Ortaya uzun çabalardan sonra konan bazı güzel işler vardır, bir vesile ile gündem olur, konuşulur, işi halledenlerden bahsedilir ama o eseri ortaya koyan asıl kişinin ismi hiçbir yerde geçmez! Hani, Bülent Ecevit'in Rabindranath Tagore'dan yaptığı tercümelerin birinde "Aleve aydınlığı için teşekkür et ama tükenmeyen bir sabırla gölgede durarak lâmbayı tutan eli unutma" diye bir söz vardır ya, işte onun gibi...

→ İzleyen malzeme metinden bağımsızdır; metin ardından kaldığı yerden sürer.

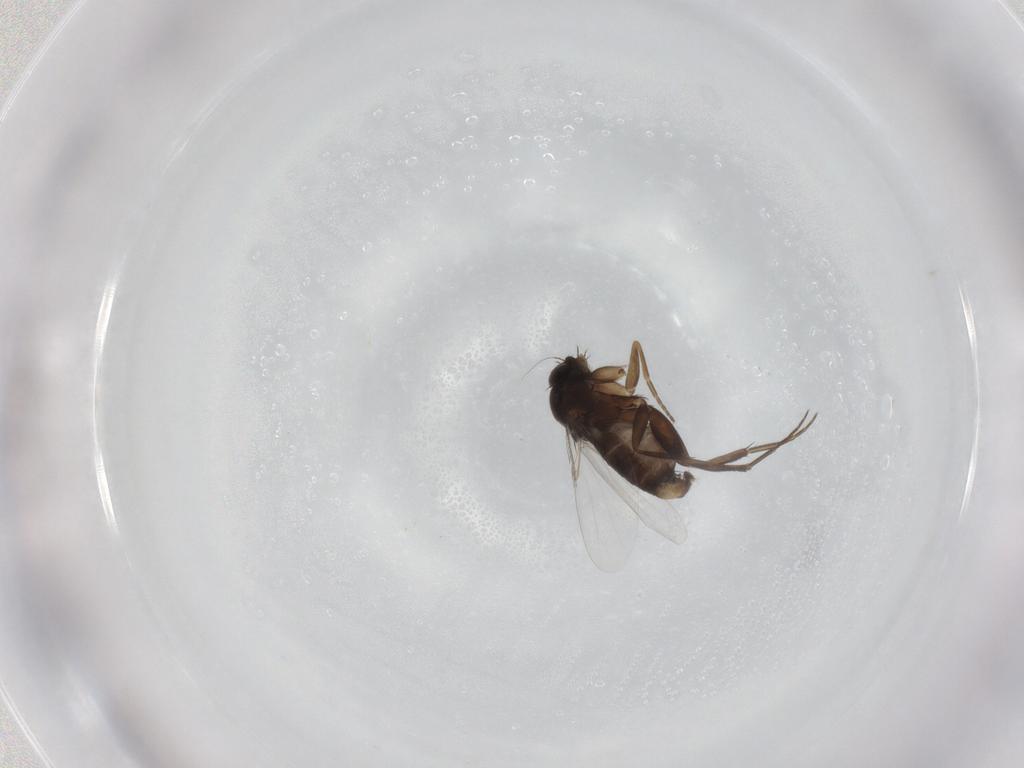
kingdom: Animalia
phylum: Arthropoda
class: Insecta
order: Diptera
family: Phoridae
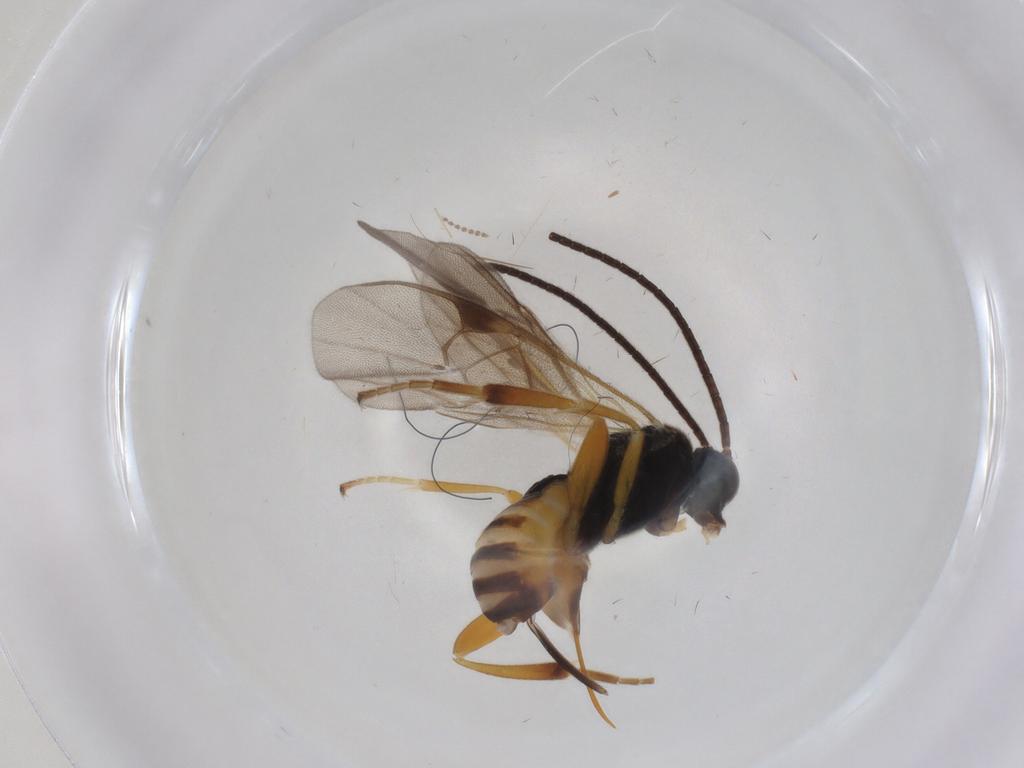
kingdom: Animalia
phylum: Arthropoda
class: Insecta
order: Hymenoptera
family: Braconidae
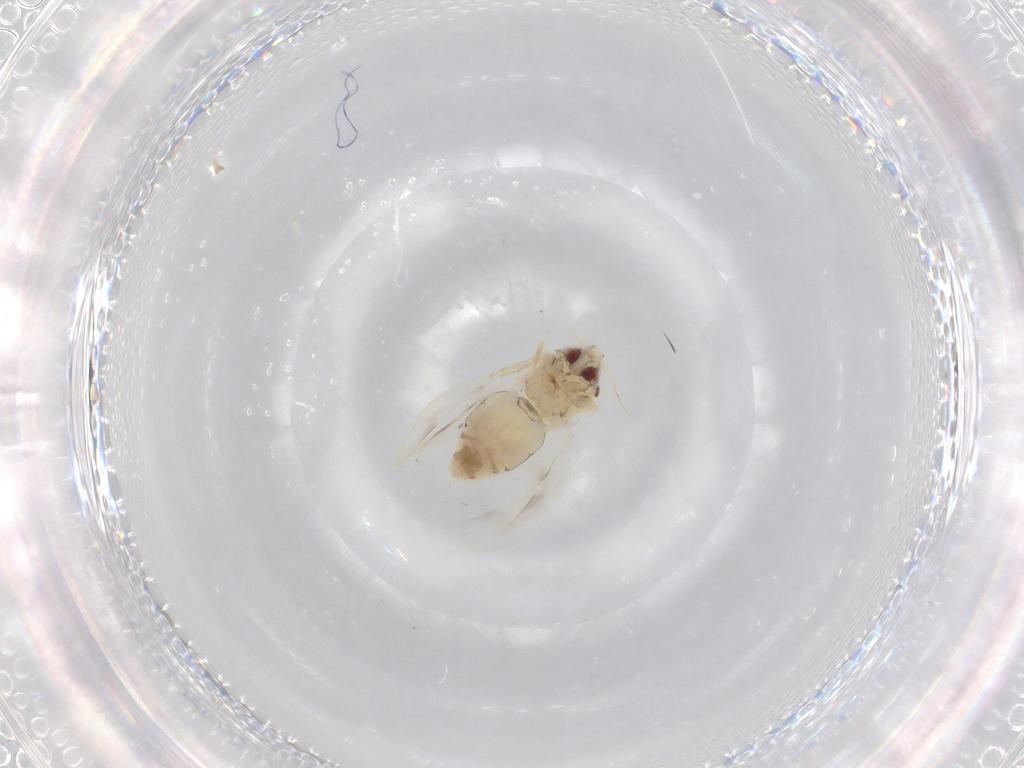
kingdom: Animalia
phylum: Arthropoda
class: Insecta
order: Hemiptera
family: Aleyrodidae
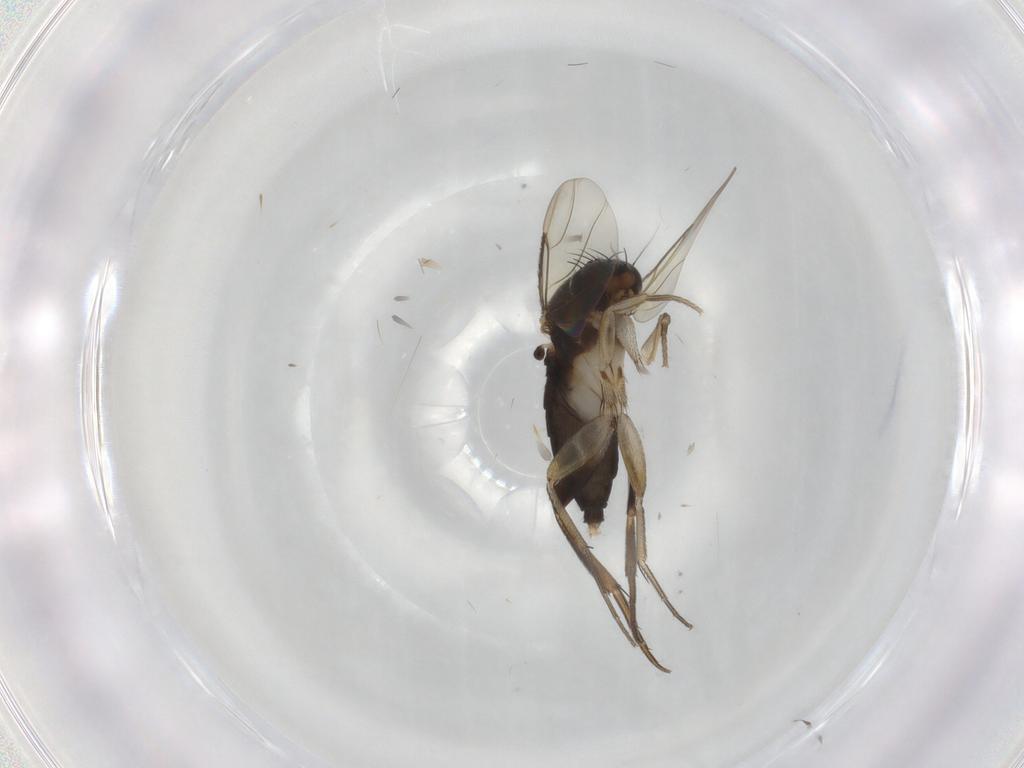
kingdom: Animalia
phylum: Arthropoda
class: Insecta
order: Diptera
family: Phoridae
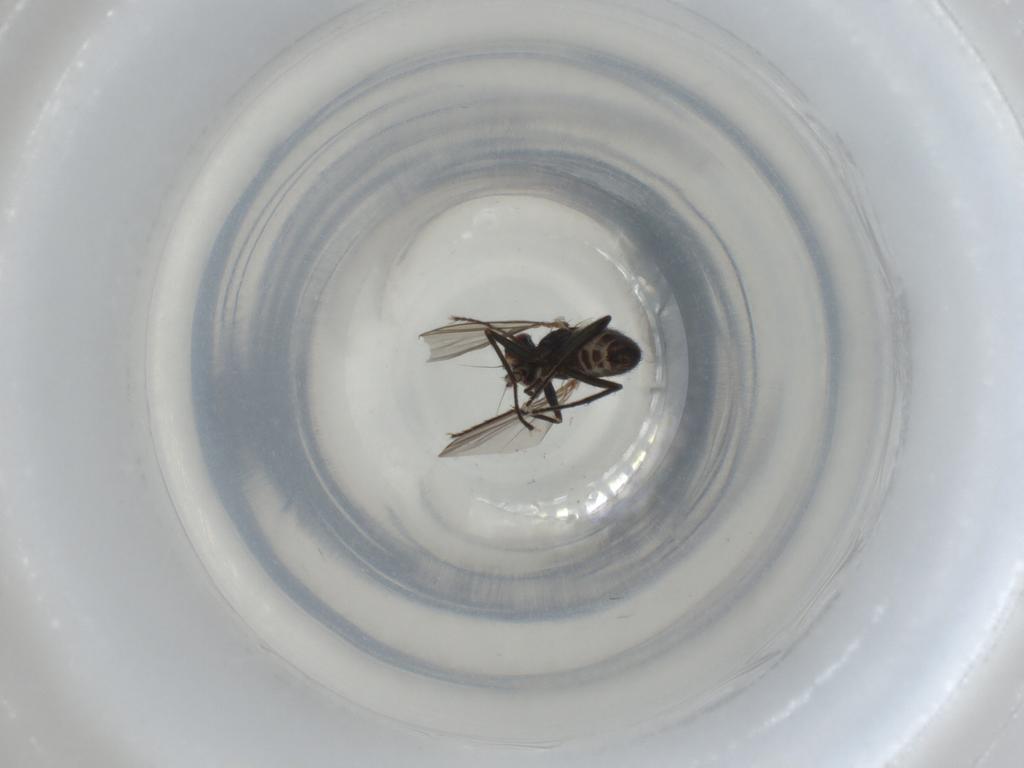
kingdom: Animalia
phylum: Arthropoda
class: Insecta
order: Diptera
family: Dolichopodidae
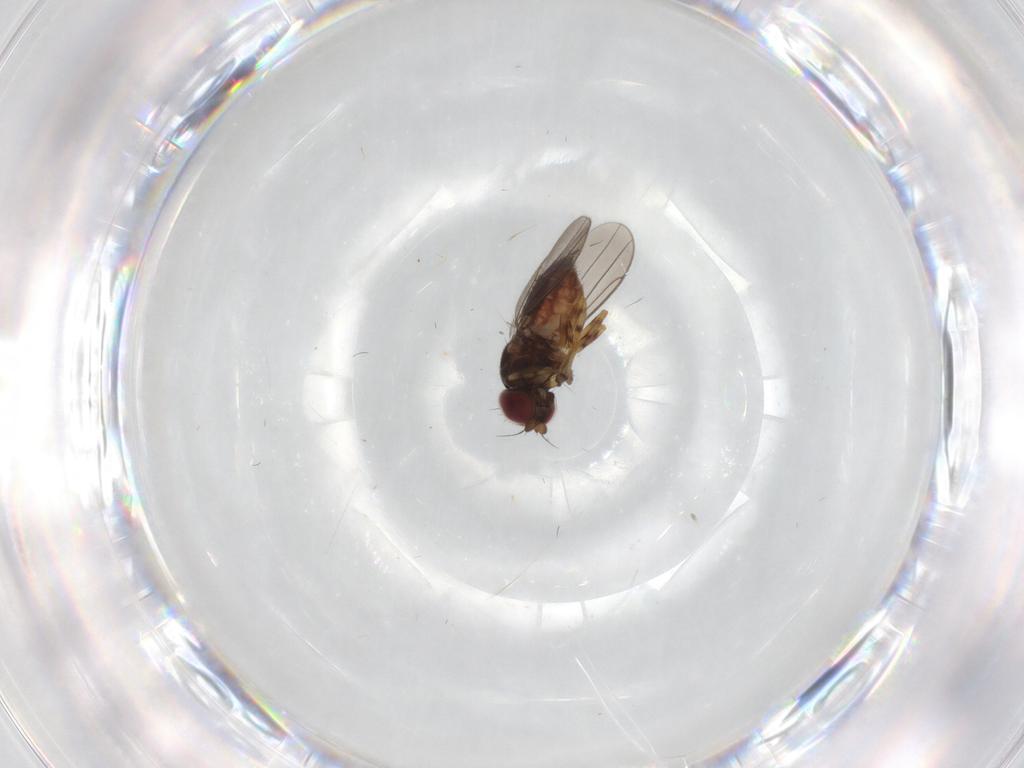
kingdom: Animalia
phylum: Arthropoda
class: Insecta
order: Diptera
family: Chloropidae
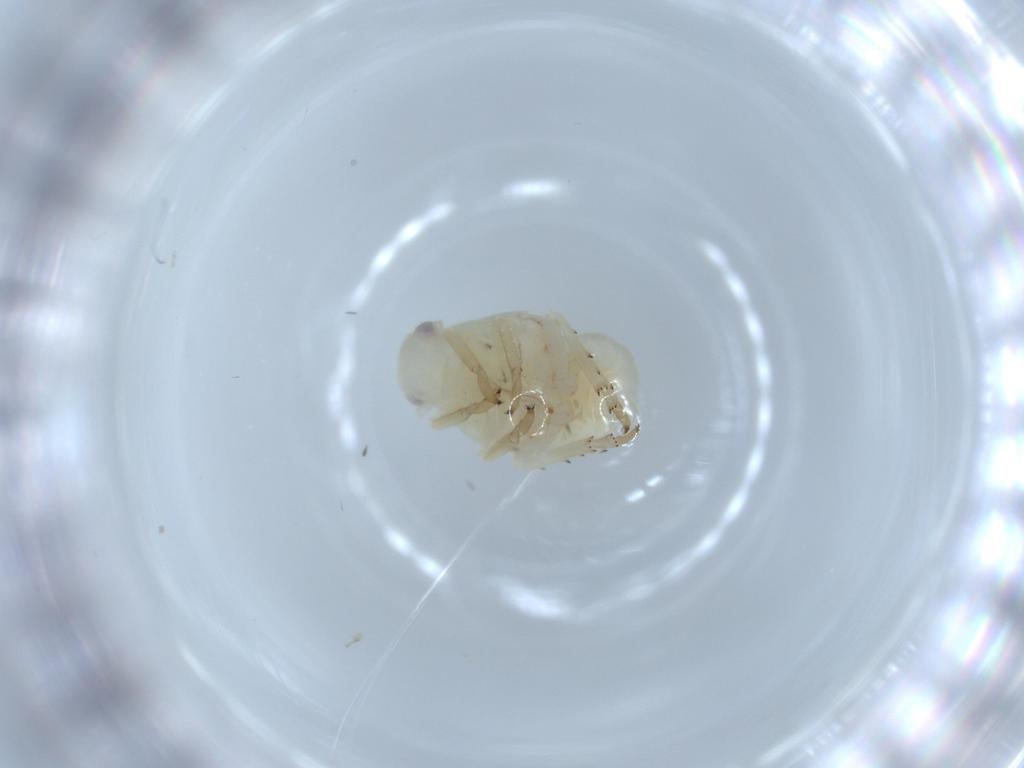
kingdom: Animalia
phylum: Arthropoda
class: Insecta
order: Hemiptera
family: Flatidae
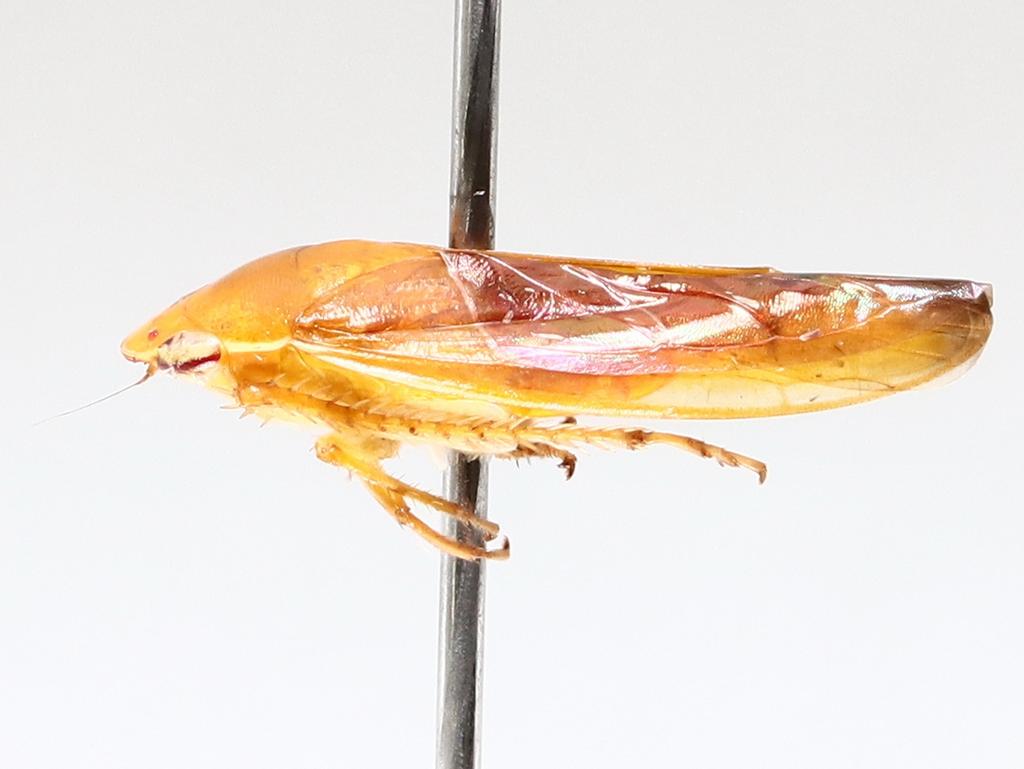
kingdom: Animalia
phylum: Arthropoda
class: Insecta
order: Diptera
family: Cecidomyiidae
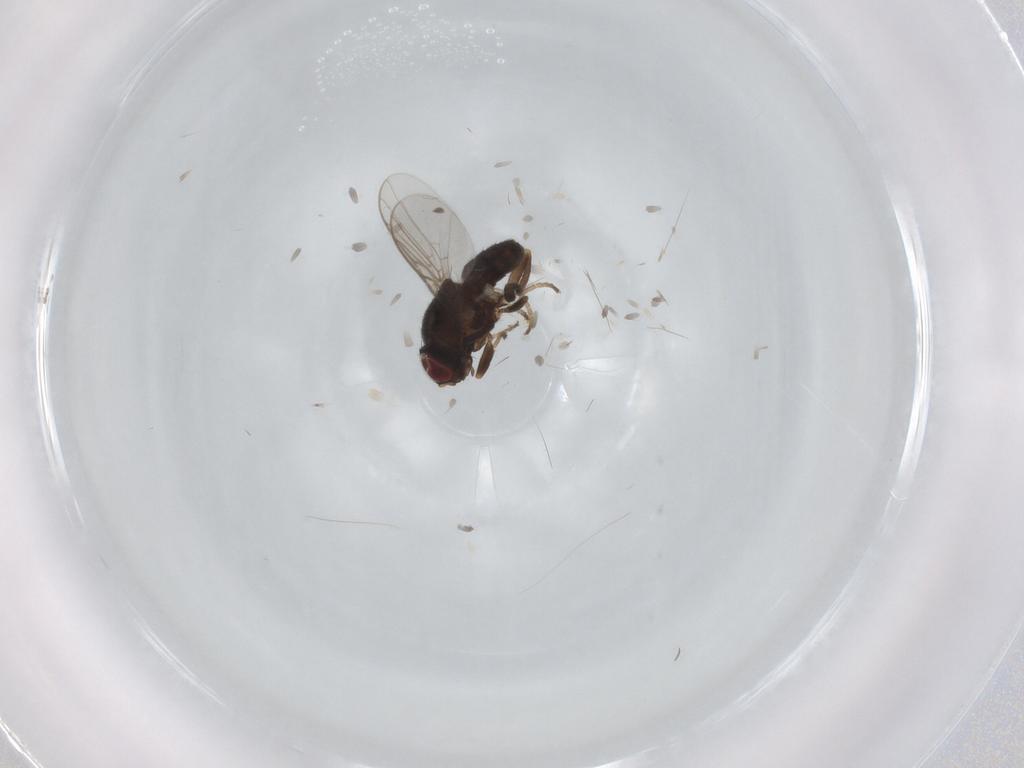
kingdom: Animalia
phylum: Arthropoda
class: Insecta
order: Diptera
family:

Bahsedeceğim “gölgedeki el”, Mihrican Kılıç Özer adında kitap restoratörü bir hanıma ait; zamanla yokolup gitmekten kurtardığı kitap da“Batlamyus Atlası”; yani Topkapı Sarayı’nda muhafaza edilen ve geçen hafta yaşadığımız “salak” muhabbeti sırasında bahsi az da olsa geçen elyazması eser...
‘MATTHEW’ DEĞİL, ‘MATTA’!
Milâttan Sonra ikinci asırda Mısır’da yaşayan Yunanlı âlimin elyazmasına şimdilerde “Ptolemaios Atlası” deniyor ama Ptolemaios’tan burada “Batlamyus” diye sözedeceğim.